Вот красивая история, как при изучении огромных фундаментов зданий 3 тысячелетия до н.э. в Андах нашли, что на кирпичах стоят клейма. Видимо, каждая деревенька-община делала свои кирпичи. И вот эти меченые кирпичи лежали рядом, выполняли в большой пирамиде связный участочек. отсюда можно заключить, что община работала вся вместе, ей указывали местечко, и она его выстраивала, у нее был свой участок работ. А другая пирамида через 150 лет строилась иначе - там по меченым кирпичам видно, что они лежат довольно беспорядочно, в разных местах пирамиды. Значит, тут было центральное управление постройкой, общинники не все вместе делали свой кусочек работы, а некто их гонял по стройке - ты туда, а ты сюда, клади тут, делай там. Это совсем иная организация и иной тип социального устройства. - Так вот, в личном опыте тех людей были кирпичи, делаемые как обычно, во множестве и незапоминаемо, были какие-то отношения друг с другом, склоки и дружба, были вскидывающие взгляды на растущую пирамиду и много чего еще было - но вот того "факта", который отыскали историк, скорее всего - не было. Это факт создан, сконструирован - потому что у историков не было иного материала, через тысячи лет до них дошли лишь кирпичные развалины, и они смогли по полурасплывшимся меткам восстановить некую разумную картину и сделать выводы о том, что - быть может - происходило очень давно. И этот вывод о времени, о событии, о факте - не был ни в чьем восприятии самих людей того времени, что вовсе не означает, что это "неправда". Это как раз правда, но такого вот странного сорта - когда мы-историки (мы-читатели-книг-по-истории) знаем правду, которой не знали люди о себе. и дело не в прошедших тысячах лет - точно то же самое будет, если изучать историю России 90-х годов. Тоже окажется, что то, что - допустим - будет признано правдой, не приходило в голову и не наблюдалось никем из участников, никем из обитателей этого ушедшего времени, тех самых 90-х годов.
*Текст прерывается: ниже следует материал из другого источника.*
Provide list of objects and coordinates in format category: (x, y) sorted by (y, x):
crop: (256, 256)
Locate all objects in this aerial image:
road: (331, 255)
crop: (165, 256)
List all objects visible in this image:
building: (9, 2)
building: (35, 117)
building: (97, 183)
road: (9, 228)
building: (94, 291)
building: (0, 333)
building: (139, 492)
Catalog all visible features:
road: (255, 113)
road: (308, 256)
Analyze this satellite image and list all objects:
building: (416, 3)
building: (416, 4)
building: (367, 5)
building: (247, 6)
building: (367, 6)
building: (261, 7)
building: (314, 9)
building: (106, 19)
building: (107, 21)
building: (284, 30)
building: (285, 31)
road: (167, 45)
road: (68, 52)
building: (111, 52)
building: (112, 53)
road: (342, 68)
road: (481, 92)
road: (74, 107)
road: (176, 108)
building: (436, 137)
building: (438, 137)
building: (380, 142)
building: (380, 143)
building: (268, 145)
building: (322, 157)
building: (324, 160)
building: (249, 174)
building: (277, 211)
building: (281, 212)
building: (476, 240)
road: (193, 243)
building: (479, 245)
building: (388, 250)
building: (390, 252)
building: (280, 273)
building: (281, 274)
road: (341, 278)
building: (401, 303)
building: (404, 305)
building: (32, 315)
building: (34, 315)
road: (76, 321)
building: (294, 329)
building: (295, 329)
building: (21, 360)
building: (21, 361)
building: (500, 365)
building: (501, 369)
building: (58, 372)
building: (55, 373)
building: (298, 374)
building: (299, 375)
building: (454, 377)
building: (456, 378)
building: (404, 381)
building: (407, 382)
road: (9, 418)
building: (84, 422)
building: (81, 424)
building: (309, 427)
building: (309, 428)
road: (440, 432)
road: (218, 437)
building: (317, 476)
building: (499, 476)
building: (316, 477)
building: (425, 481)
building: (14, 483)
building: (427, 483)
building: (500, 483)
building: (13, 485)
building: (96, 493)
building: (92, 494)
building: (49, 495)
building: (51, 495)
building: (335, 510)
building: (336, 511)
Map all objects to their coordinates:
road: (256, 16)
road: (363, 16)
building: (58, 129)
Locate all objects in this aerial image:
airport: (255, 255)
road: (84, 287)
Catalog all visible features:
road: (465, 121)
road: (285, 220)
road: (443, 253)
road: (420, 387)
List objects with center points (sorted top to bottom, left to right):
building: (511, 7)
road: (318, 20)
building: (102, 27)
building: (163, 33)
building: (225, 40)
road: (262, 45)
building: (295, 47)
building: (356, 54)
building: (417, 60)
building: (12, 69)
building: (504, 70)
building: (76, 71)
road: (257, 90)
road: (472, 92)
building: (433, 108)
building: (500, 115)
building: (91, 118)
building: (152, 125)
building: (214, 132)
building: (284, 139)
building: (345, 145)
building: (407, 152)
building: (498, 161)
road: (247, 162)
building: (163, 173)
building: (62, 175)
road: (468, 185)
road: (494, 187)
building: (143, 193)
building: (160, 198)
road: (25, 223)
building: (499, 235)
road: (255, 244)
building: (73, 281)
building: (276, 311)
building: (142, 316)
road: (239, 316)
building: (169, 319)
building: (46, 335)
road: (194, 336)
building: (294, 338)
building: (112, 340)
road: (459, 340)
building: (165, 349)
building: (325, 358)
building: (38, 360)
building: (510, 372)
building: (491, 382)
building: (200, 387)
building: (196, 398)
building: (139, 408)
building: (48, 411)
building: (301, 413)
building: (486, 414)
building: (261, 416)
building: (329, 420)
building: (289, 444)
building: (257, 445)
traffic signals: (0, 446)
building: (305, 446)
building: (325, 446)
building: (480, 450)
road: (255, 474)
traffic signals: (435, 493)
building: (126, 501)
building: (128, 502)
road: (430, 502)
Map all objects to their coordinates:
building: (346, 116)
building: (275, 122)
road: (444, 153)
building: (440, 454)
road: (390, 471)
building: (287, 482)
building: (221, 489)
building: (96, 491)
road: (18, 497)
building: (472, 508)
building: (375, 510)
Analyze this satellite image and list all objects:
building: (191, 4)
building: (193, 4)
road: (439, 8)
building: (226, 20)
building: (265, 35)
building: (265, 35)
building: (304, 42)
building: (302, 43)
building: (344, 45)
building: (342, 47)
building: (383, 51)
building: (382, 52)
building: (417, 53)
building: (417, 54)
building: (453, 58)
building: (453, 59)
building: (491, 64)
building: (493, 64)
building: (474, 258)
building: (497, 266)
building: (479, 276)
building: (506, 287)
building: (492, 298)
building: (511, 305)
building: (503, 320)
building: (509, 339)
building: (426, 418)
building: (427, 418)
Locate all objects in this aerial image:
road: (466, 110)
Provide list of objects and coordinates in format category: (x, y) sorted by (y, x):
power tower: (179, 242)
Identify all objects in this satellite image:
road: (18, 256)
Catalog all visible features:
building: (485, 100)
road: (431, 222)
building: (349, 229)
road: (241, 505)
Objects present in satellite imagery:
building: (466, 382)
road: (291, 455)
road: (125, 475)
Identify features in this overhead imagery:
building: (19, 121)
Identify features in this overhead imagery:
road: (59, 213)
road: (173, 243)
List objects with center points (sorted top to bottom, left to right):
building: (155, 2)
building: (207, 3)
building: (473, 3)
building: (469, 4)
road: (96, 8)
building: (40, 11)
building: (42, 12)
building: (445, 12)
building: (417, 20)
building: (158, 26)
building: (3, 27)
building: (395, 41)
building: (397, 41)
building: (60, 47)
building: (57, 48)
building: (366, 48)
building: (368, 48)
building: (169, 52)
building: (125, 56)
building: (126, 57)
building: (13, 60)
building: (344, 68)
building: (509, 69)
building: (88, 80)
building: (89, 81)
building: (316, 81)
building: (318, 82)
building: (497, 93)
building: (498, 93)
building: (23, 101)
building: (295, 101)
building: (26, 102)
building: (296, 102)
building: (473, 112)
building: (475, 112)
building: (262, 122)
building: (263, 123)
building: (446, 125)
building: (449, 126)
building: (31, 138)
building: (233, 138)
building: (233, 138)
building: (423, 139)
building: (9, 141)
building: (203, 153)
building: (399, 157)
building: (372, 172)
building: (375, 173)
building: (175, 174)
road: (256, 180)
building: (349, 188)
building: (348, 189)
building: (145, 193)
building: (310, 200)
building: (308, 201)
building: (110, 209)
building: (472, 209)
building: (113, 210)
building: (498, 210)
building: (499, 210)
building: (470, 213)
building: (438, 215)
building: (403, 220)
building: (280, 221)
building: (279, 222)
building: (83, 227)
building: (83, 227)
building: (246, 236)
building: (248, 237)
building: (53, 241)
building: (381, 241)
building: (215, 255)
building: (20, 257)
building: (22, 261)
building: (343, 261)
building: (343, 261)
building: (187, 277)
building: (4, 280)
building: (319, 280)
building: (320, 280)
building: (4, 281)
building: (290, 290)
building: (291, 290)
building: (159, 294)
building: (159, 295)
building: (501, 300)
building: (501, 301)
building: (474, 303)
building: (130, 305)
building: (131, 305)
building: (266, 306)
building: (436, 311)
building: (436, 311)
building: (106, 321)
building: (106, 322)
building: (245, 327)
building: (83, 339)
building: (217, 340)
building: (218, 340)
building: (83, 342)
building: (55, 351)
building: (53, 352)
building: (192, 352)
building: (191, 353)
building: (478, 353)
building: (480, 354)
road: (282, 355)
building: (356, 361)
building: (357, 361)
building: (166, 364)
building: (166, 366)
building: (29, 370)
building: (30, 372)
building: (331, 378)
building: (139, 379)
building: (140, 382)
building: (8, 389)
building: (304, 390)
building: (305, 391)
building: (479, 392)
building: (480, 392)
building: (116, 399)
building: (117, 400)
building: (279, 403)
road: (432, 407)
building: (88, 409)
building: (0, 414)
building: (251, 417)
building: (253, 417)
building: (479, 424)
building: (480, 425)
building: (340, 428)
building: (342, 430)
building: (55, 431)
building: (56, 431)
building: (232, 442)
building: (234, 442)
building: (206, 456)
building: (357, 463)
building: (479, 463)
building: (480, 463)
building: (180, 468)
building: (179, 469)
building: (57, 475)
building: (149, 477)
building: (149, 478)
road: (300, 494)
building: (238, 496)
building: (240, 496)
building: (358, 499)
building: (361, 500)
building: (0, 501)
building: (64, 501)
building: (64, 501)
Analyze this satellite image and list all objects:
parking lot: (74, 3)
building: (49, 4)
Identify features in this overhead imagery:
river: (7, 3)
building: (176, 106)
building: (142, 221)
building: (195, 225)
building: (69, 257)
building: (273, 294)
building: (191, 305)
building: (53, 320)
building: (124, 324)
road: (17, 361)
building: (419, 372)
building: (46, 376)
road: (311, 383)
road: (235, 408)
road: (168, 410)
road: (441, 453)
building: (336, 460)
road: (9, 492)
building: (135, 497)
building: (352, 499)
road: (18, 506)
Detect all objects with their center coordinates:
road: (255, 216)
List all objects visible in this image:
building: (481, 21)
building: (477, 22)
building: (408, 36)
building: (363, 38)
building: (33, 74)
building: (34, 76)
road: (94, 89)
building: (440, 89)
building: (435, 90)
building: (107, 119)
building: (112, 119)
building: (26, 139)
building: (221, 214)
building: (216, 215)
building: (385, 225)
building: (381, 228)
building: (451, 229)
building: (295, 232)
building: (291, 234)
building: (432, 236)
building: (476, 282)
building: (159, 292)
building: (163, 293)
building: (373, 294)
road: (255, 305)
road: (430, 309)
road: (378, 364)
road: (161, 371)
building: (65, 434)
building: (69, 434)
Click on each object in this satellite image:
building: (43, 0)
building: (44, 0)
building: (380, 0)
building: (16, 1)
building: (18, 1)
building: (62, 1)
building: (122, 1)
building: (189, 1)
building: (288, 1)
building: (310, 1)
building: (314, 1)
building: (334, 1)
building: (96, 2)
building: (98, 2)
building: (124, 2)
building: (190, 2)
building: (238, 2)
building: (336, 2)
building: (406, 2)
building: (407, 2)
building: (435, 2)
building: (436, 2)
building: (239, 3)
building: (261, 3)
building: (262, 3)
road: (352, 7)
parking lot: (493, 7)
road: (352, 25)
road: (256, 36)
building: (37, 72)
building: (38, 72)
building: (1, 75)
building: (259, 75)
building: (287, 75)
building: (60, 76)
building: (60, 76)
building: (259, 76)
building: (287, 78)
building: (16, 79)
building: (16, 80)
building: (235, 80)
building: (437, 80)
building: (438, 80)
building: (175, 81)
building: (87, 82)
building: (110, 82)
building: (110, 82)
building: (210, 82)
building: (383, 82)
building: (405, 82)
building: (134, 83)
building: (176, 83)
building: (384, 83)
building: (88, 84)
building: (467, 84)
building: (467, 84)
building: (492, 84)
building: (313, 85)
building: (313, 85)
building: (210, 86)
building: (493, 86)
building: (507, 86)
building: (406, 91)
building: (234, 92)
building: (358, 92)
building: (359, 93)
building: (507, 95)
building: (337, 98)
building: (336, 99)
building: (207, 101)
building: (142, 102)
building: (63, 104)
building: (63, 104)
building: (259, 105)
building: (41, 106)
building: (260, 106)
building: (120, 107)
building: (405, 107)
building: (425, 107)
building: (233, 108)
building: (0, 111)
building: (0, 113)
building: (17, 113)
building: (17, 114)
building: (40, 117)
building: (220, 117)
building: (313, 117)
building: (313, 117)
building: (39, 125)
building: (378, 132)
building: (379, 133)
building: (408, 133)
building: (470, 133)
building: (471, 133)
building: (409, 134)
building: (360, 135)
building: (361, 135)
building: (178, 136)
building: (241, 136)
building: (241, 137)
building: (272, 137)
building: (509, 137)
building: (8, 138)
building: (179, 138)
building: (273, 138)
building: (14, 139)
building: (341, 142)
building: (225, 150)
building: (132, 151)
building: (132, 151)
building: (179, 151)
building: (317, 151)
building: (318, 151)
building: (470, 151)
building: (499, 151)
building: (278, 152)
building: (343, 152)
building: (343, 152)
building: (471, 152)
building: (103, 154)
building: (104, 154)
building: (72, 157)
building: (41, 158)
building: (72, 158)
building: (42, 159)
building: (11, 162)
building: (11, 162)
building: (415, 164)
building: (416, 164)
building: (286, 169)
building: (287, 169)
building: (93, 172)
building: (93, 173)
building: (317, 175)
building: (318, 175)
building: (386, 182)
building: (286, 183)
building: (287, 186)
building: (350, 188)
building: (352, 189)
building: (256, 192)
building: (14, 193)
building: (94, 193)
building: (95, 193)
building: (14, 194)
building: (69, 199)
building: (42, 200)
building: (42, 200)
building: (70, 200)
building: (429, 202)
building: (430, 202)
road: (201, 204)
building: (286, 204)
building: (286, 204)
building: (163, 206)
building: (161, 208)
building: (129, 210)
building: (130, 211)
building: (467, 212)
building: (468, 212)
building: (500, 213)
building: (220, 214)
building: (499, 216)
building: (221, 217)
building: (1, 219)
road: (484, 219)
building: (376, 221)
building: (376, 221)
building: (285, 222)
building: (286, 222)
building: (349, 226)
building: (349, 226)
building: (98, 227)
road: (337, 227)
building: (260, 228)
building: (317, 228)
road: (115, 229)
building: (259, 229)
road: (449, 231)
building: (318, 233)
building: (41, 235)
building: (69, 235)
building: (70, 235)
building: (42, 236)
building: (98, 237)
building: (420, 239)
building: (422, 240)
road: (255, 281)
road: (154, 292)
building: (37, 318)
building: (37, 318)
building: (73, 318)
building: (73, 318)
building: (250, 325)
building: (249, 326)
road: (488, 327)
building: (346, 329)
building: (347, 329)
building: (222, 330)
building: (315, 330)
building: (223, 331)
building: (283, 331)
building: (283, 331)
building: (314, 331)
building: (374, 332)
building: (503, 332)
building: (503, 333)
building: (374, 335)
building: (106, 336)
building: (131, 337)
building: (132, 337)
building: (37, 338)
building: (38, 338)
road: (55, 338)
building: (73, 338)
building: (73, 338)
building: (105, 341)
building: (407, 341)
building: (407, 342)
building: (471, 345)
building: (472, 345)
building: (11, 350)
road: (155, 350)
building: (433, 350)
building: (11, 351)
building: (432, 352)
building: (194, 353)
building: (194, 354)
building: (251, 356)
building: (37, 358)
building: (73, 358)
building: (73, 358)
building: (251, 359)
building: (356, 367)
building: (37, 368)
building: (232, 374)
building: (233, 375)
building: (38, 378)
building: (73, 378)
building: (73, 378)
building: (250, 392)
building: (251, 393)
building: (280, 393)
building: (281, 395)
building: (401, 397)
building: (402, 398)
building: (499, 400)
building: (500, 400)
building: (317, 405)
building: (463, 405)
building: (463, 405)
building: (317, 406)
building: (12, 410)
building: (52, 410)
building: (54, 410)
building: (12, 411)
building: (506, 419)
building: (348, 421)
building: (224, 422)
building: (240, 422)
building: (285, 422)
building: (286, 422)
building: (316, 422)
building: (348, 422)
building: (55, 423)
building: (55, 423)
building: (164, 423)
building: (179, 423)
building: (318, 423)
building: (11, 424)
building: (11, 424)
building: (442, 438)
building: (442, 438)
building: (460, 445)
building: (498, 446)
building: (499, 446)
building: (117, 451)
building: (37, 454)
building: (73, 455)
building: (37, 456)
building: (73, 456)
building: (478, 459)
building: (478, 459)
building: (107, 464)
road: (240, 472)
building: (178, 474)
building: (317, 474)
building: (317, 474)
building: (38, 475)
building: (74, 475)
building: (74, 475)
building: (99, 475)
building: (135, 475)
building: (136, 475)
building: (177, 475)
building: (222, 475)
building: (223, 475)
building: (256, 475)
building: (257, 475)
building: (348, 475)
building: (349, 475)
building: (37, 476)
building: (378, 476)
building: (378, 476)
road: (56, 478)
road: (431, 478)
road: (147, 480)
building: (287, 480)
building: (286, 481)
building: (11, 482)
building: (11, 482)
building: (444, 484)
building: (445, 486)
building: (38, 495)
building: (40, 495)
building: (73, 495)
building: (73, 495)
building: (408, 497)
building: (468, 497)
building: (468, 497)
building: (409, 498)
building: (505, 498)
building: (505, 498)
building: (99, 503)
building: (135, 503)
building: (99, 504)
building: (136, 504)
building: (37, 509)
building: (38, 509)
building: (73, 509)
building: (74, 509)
В идеальном идеале историк правильно понимает смысл произошедшего и верно трактует смысл событий. Тогда то, что он рассказывает, верно - с точностью до "плана выражения", до ловкости подбора слов, художественности и внятности. Но что значит правильно понимать смысл - уже это определяется только в недрах 6), выхода к миру личных, свидетельских впечатлений и индивидуального опыта оттуда нет.
Общий смысл, наверное, тот, что история - очень нетривиальная наука. Есть умельцы, которые считают, что человеческое общество - не более чем сумма индивидуальных поведений; уже для социологии этот взгляд узок, история же в него вовсе не ложится. То, что мы склонны называть "истинной историей", "настоящей правдой" и "историческим фактом" - лежит очень далеко от простого личного впечатления и воспоминания, и еще дальше - от совершенно в данном случае лишнего и сбивающего деления на объективное и субъективное. В истории совершенно некуда деваться от вещи очень простой: реального существования и действия в истории идей. Историк их там замечает (если умеет) и излагает тогда материал правдиво, или не умеет заметить (или не хочет и выдумывает) и тогда - неправдиво.